Blurs and backgrounds. If you’re using Zoom or Microsoft Teams for video chats, you have options for customizing what other people on your video calls see. Zoom, for example, just released a feature that actually lets you touch up your appearance on screen. And imagine if the BBC dad had been able to use the Teams background-blur function.
Remote work may not be the best phrase. It is the opposite of connected. But working from someplace other than a traditional office offers lots of opportunities for working effectively. Top tip: Claim your space (also, put on some pants).
Quartz at Work’s guide to managing remote employees. Top tip: don’t forget to keep your own calendar and status updates current. “A remote employee can’t see the empty chair at your desk when you’ve left for lunch or a meeting and may wonder why messages aren’t being answered.”
A crash course in remote management: A one-hour webinar led by a longtime consultant to fast-growing startups, and featuring Cate Huston, an engineering manager at Wordpress parent company Automattic and a frequent Quartz at Work contributor. It goes over all the basics. Their top tip: Do not forsake your 1:1 meetings with your direct reports!
You’ll have increased autonomy. This is a good thing. Phys.org says, “New research into workplace culture has found that employees with higher levels of autonomy in their work reported positive effects on their overall well-being and higher levels of job satisfaction.”
Working from home can save you thousands of dollars every year.

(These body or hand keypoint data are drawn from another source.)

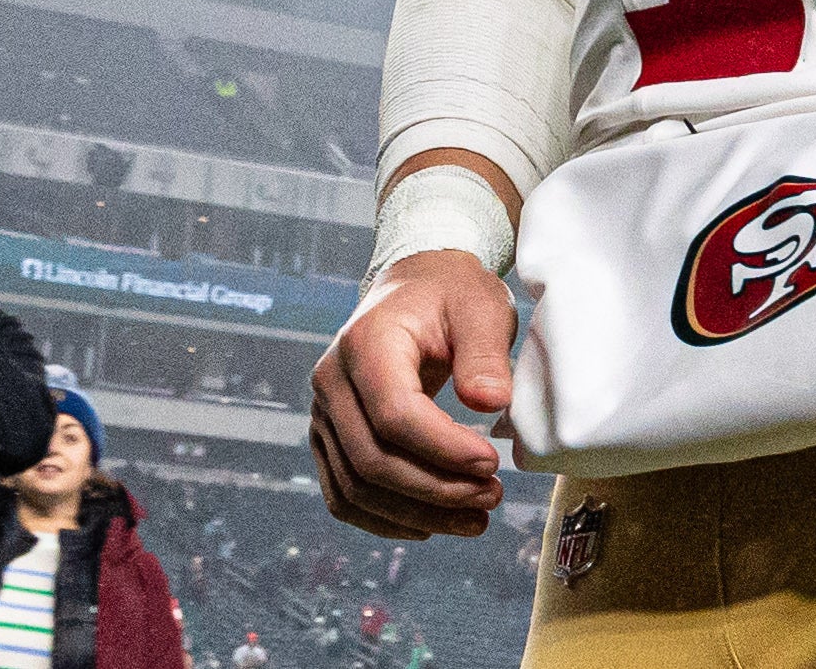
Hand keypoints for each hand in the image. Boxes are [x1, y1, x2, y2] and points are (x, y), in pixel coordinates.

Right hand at [307, 249, 515, 540]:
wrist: (415, 291)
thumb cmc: (450, 297)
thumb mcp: (480, 308)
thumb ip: (485, 353)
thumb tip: (491, 403)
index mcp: (365, 342)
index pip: (393, 414)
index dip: (443, 449)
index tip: (491, 463)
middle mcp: (331, 381)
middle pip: (372, 460)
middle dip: (436, 490)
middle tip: (492, 497)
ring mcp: (324, 414)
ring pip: (356, 488)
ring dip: (417, 514)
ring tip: (476, 518)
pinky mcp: (330, 439)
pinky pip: (345, 495)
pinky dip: (386, 520)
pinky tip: (433, 523)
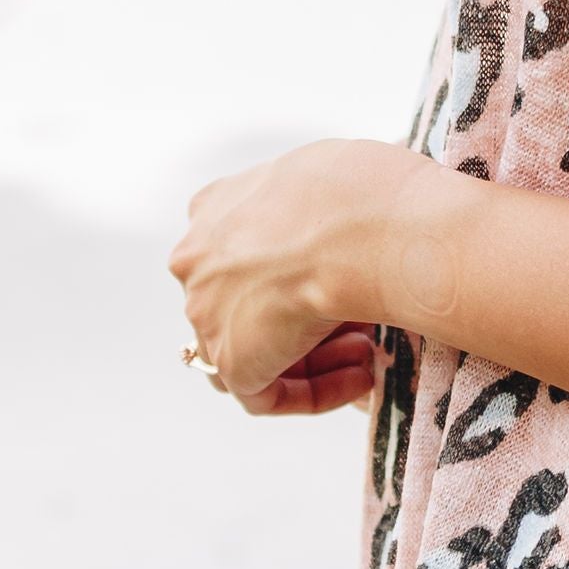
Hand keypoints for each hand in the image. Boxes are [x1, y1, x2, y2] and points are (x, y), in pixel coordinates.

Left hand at [169, 141, 411, 415]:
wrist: (360, 228)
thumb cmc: (365, 194)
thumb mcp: (334, 175)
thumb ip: (316, 210)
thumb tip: (350, 231)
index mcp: (215, 208)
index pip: (242, 251)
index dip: (295, 272)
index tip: (343, 277)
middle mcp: (197, 259)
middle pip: (247, 303)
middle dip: (306, 316)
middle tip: (362, 322)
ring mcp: (206, 311)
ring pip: (254, 348)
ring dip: (314, 355)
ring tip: (371, 352)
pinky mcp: (229, 360)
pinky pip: (265, 393)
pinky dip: (315, 391)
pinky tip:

Quartz at Work did the math.
- Try to keep the same working hours—be available, be responsive.
- Keep your meeting schedule consistent, especially 1:1 status meetings if you’re a manager.
- Block time for focused work.
- Be conscious of your schedule—be flexible and communicative around your availability.
- It’s helpful to end the day with a walk or something that symbolizes that the focused working time is over for the day.
- Your best working location is dependent on your working style and where you feel most productive. When possible, find a room or space that is not distracting and makes you feel like you can focus on your work (and not household chores).
- Get dressed.
- Get up! Don’t forget to stand up, stretch, and walk around for periodic breaks.
- Be mindful of tone. As you’re communicating more through the written word, be aware of how and what you’re communicating, so that the intended interpretation is not lost or missed.
- Be conscious of not sending too many consecutive alerts that could be shared as one message or alerts.
- Don’t be afraid to just use the phone or set up a quick video chat, especially if you find an email or message exchange going on for an extended period.
Phone / video chat / work messaging
- Make sure to keep your status on work messaging platforms updated.
- Always check meeting invites at the beginning of the day for dial-in or video chat details.
- If you’re setting the meeting, make sure to add dial-in information or video chat links when you create it.
- Try to have your video calls in good light, and keep the light in front of you (for example, a lamp or window behind you creates a silhouette on the screen).
- Be comfortable asking people to speak up or clarify what was said on a call.